Tutorials

Following the instructions on the ‘Getting started’ section gives access to two tutorials, on which some notes are presented here:

  1. Entity-relation model shows how to generate metadata file.

  2. Data transformation shows how to populate a datapackage.

Entity-relation model

The Python script ermodel.py executes three functions: describe(), validate() and plot(). All functions have optional parameters, and are set to write logs which can be inspected for errors, warnings and general information.

Initially the tutorial has a data/ folder with files that illustrate four tabletypes, and a minimal metadata file (which is identical to backup.dataio.yaml). The files names and header names follow the conventions required by the describe() function to infer table type constraints, including foreign key relations.

Executing describe() edits the metadata file. In particular, now there is a tables field (see Syntax section) which describes the various tables in the datapackage.

Executing validate() creates a validate yaml file, which can be inspected to identify errors in the content of the tables and was created by frictionless. The log was created by dataio and can also be inspected for errors concerning the metadata file itself, not the tables.

Executing plot() creates a plot of the entity-relation model. There are several output options, the default is a .png file.

Data transformation

The Python script task.py executes two functions which were not explored in the previous tutorial: load() and save(), and repeats validation and plotting.

The first action of the script is loading the metadata of the output datapackage as load(..., include_tables=False). This metadata file was created beforehand, and references an external datapackage stored in folder lookup/.

The second action is to extract information from the metadata and import the external datapackage lookup using load(..., include_tables=True). This datapackage is a stand-in for any data that are required to perform the task. This datapackage illustrates non-standard delimiters and quotation characters.

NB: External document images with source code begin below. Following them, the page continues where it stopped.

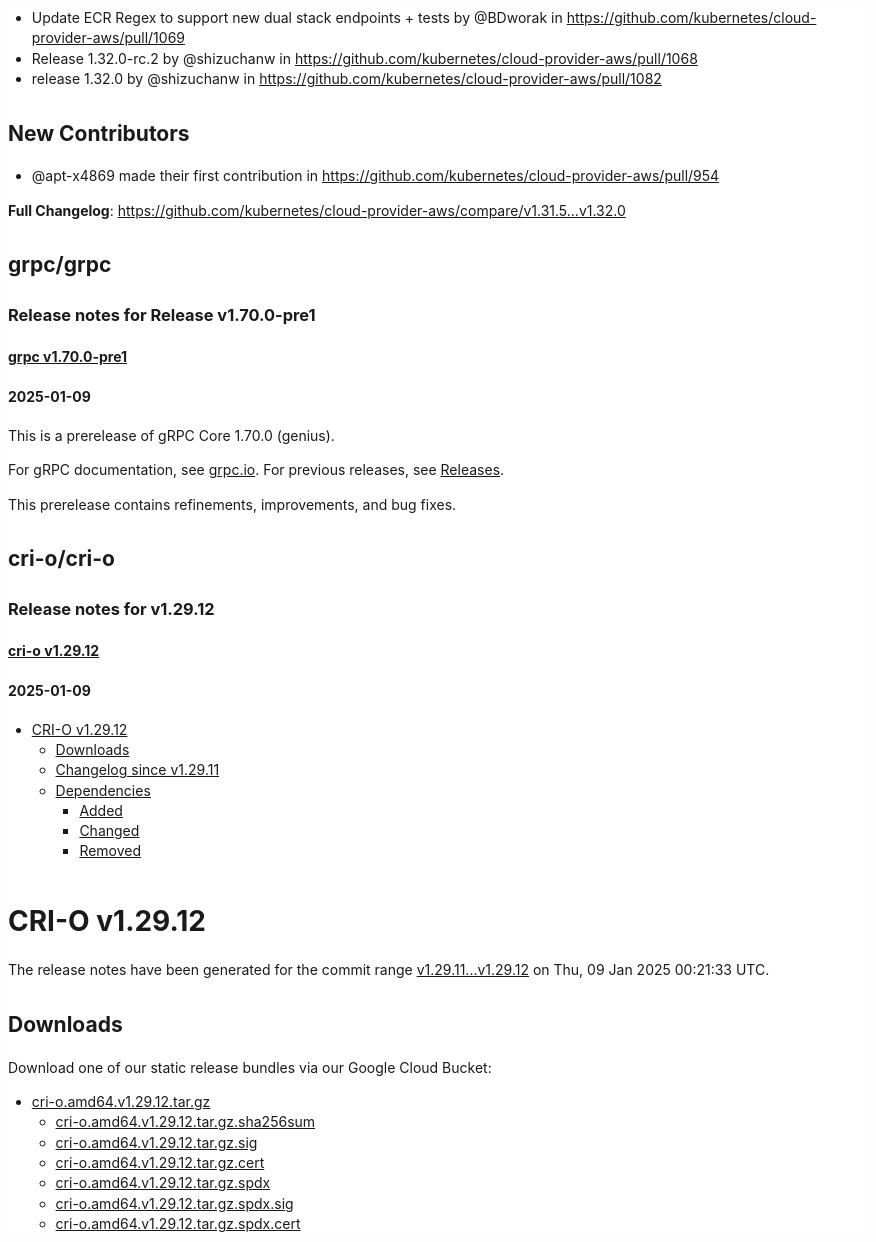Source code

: * Update ECR Regex to support new dual stack endpoints + tests by @BDworak in https://github.com/kubernetes/cloud-provider-aws/pull/1069
* Release 1.32.0-rc.2 by @shizuchanw in https://github.com/kubernetes/cloud-provider-aws/pull/1068
* release 1.32.0 by @shizuchanw in https://github.com/kubernetes/cloud-provider-aws/pull/1082

## New Contributors
* @apt-x4869 made their first contribution in https://github.com/kubernetes/cloud-provider-aws/pull/954

**Full Changelog**: https://github.com/kubernetes/cloud-provider-aws/compare/v1.31.5...v1.32.0  
## grpc/grpc  
### Release notes for Release v1.70.0-pre1  
#### [grpc v1.70.0-pre1](https://github.com/grpc/grpc/releases/tag/v1.70.0-pre1)  
#### 2025-01-09  
This is a prerelease of gRPC Core 1.70.0 (genius).

For gRPC documentation, see [grpc.io](https://grpc.io/). For previous releases, see [Releases](https://github.com/grpc/grpc/releases).

This prerelease contains refinements, improvements, and bug fixes.
  
## cri-o/cri-o  
### Release notes for v1.29.12  
#### [cri-o v1.29.12](https://github.com/cri-o/cri-o/releases/tag/v1.29.12)  
#### 2025-01-09  
- [CRI-O v1.29.12](#cri-o-v12912)
  - [Downloads](#downloads)
  - [Changelog since v1.29.11](#changelog-since-v12911)
  - [Dependencies](#dependencies)
    - [Added](#added)
    - [Changed](#changed)
    - [Removed](#removed)

# CRI-O v1.29.12

The release notes have been generated for the commit range
[v1.29.11...v1.29.12](https://github.com/cri-o/cri-o/compare/v1.29.11...v1.29.12) on Thu, 09 Jan 2025 00:21:33 UTC.

## Downloads

Download one of our static release bundles via our Google Cloud Bucket:

- [cri-o.amd64.v1.29.12.tar.gz](https://storage.googleapis.com/cri-o/artifacts/cri-o.amd64.v1.29.12.tar.gz)
  - [cri-o.amd64.v1.29.12.tar.gz.sha256sum](https://storage.googleapis.com/cri-o/artifacts/cri-o.amd64.v1.29.12.tar.gz.sha256sum)
  - [cri-o.amd64.v1.29.12.tar.gz.sig](https://storage.googleapis.com/cri-o/artifacts/cri-o.amd64.v1.29.12.tar.gz.sig)
  - [cri-o.amd64.v1.29.12.tar.gz.cert](https://storage.googleapis.com/cri-o/artifacts/cri-o.amd64.v1.29.12.tar.gz.cert)
  - [cri-o.amd64.v1.29.12.tar.gz.spdx](https://storage.googleapis.com/cri-o/artifacts/cri-o.amd64.v1.29.12.tar.gz.spdx)
  - [cri-o.amd64.v1.29.12.tar.gz.spdx.sig](https://storage.googleapis.com/cri-o/artifacts/cri-o.amd64.v1.29.12.tar.gz.spdx.sig)
  - [cri-o.amd64.v1.29.12.tar.gz.spdx.cert](https://storage.googleapis.com/cri-o/artifacts/cri-o.amd64.v1.29.12.tar.gz.spdx.cert)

The third action is to populate the tables of the datapackage. The specifics are purely illustrative, what matters for the tutorial is that the tables are filled in.

The fourth action is to save the datapackage. Notice that while in all other functions so far the path argument was ‘full_path’ now there is only an optional argument ‘root_path’, since all other paths are already specified in the metadata.

The script concludes with validation and plotting. There should be no errors in the default setting. However, feel free to edit the metadata and tables in the third action (i.e., before saving) and repeat the last steps.